“Any fool can take a risk. A wise man sees the risk worth taking.” Anon
To the Client
Protects your client from adverse costs and own disbursements and where required, counsel’s fees.
Enables the client to identify with certainty the cost of litigation if it is unsuccessful and carry out a proper risk /reward assessment.
Empowers the claimant to contest claims with much wealthier opponents and provides access to justice.
The policy may be used to provide the security required to avoid or defeat an application for security for costs.
To the Practitioner
Raising the possibility of obtaining insurance cover to protect the client against the adverse costs of litigation (where there is a strong case) fulfills the practitioner’s obligations to their client and should be an integral process of any litigator’s own risk management.
Failure to do so raises the risk of a claim from the client if the litigation is ultimately unsuccessful.
Avoid the trap of assuming that the client is sufficiently wealthy not to bother having an ICL policy.

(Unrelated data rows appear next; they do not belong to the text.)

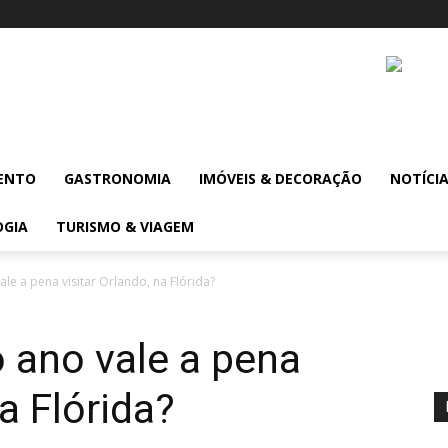
ENTO
GASTRONOMIA
IMÓVEIS & DECORAÇÃO
NOTÍCI
OGIA
TURISMO & VIAGEM
e a pena visitar Orlando, na Flórida?
 ano vale a pena
na Flórida?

It is, after all, their decision.
It is a good discipline to undertake in respect of cases that are considered to be strong. If an ICL policy cannot be obtained for a case, the client has a right to know and is entitled to re-assess his risks of the case based on the reasons for declining the risk.
Having the benefit of an ICL policy should enable a claim that might not have been pursued at all to proceed or to enable a claim to proceed much further than it would otherwise have done – a direct benefit to the practitioner.